■ Work to complete:
Please pull out each line below that contains the string "firmy".
———
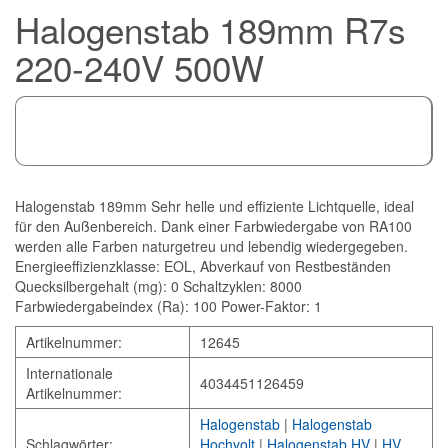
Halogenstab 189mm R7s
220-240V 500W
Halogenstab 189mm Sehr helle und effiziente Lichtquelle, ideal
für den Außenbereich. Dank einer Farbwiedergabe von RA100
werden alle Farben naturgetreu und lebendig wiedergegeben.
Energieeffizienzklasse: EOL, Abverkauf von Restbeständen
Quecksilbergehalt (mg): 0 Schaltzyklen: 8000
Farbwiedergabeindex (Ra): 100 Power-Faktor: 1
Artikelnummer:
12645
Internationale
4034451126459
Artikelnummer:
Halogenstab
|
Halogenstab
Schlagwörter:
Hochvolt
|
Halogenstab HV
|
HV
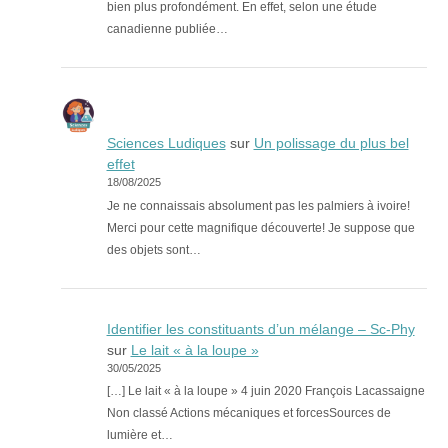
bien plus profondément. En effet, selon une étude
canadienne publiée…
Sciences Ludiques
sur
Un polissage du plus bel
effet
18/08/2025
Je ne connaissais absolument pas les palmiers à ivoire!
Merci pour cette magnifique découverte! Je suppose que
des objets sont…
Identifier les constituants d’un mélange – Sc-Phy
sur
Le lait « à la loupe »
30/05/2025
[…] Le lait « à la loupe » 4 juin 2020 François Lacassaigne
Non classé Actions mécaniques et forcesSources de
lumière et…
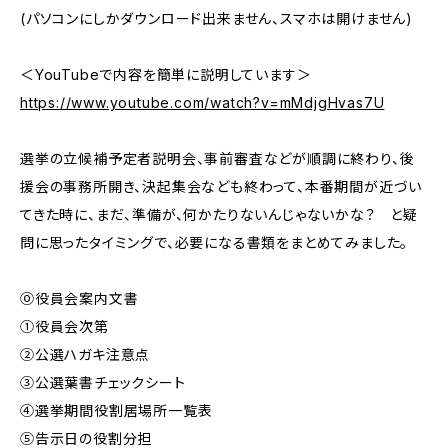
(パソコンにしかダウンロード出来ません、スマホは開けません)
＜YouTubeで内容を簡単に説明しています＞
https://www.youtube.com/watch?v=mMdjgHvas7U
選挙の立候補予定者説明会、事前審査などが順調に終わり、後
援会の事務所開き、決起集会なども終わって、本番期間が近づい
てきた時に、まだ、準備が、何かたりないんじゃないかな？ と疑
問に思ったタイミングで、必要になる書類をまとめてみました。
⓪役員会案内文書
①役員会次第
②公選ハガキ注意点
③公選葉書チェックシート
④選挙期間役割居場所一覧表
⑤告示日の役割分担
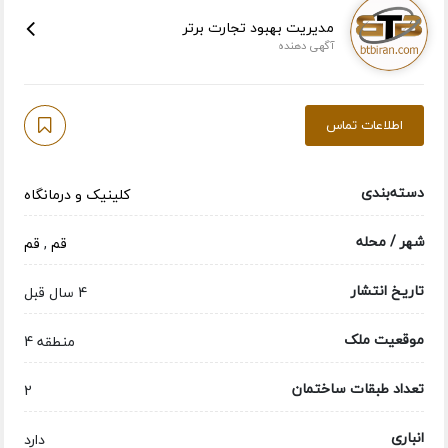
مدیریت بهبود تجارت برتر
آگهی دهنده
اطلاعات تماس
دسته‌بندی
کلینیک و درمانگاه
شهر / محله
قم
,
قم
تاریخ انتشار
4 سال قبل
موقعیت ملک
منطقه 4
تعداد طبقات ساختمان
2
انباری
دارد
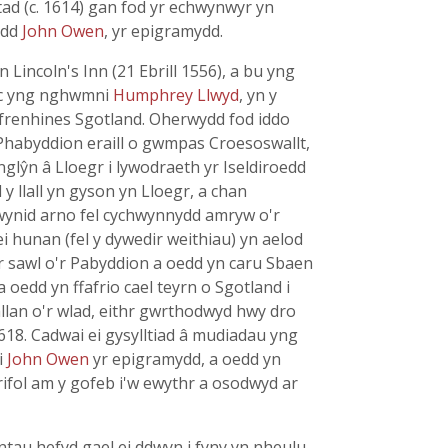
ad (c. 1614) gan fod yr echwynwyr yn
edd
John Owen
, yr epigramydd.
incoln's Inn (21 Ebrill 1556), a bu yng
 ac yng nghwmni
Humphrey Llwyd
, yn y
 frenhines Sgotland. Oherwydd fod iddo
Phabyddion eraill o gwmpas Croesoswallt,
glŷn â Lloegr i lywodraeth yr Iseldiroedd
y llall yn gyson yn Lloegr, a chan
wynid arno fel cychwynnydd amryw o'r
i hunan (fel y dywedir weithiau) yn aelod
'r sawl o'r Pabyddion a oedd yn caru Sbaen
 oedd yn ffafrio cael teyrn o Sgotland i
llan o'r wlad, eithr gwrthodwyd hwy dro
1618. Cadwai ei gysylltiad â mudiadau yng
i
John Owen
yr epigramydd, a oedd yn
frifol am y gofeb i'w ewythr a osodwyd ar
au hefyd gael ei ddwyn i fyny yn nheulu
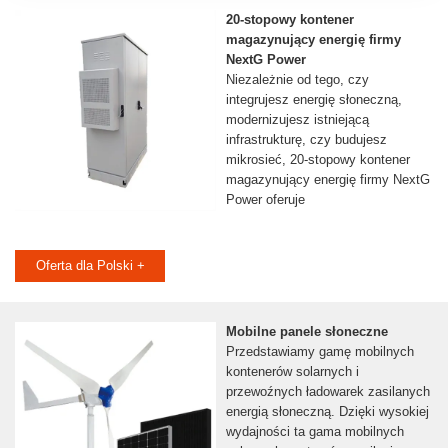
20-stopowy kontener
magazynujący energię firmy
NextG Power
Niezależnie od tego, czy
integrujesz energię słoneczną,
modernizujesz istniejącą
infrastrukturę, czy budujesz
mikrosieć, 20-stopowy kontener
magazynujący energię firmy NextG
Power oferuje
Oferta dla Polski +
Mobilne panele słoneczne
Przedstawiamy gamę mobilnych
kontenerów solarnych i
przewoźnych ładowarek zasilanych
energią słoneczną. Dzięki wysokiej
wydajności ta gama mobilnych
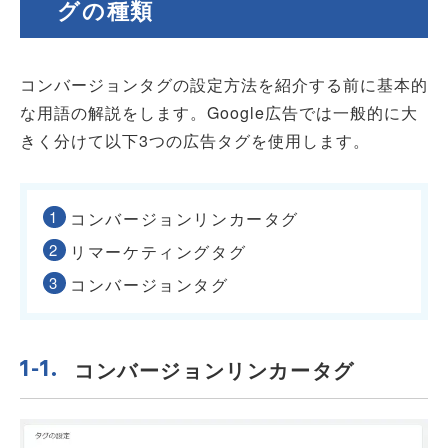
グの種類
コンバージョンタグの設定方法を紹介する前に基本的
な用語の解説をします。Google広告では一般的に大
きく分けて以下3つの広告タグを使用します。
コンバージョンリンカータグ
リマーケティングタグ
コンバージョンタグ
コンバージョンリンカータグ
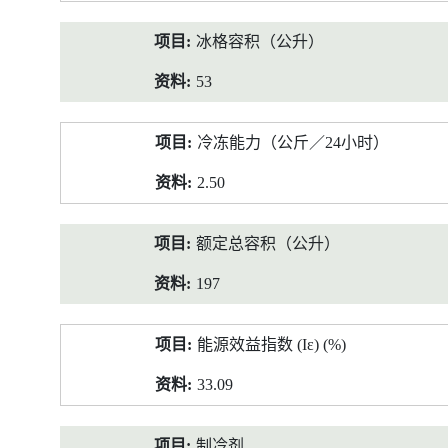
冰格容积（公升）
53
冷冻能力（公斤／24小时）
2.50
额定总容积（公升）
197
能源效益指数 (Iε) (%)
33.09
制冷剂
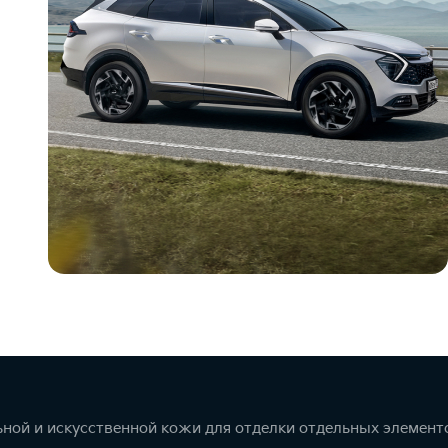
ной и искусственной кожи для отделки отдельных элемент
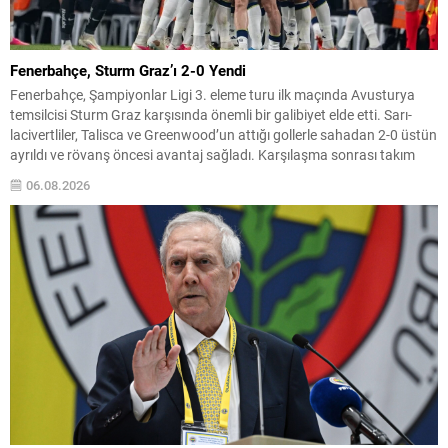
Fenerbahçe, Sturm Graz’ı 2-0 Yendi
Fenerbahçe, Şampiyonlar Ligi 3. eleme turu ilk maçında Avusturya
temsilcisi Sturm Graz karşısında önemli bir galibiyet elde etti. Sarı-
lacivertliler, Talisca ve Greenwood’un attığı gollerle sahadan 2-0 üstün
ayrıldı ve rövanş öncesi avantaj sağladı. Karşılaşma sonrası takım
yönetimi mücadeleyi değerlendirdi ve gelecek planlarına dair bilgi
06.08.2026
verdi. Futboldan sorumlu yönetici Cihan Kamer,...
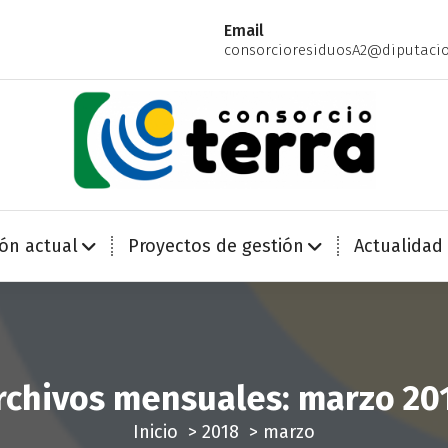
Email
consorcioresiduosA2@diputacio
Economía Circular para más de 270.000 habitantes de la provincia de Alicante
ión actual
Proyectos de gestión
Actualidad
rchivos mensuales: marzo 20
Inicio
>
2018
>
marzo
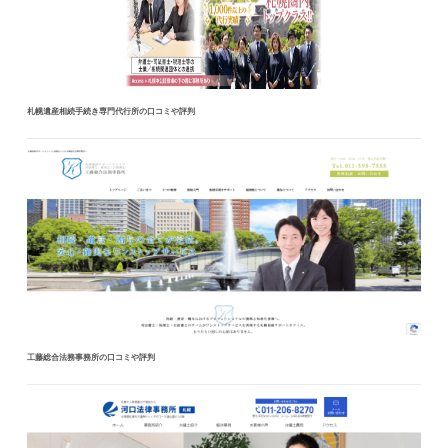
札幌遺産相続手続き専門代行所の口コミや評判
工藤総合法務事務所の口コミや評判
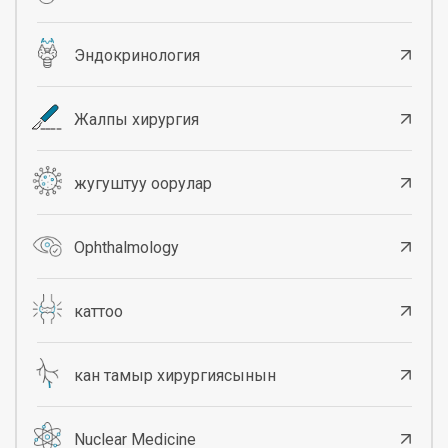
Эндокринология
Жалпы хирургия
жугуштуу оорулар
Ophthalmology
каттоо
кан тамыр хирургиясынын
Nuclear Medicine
———
■ Response area:
magazynujący energię firmy
magazynujący energię firmy NextG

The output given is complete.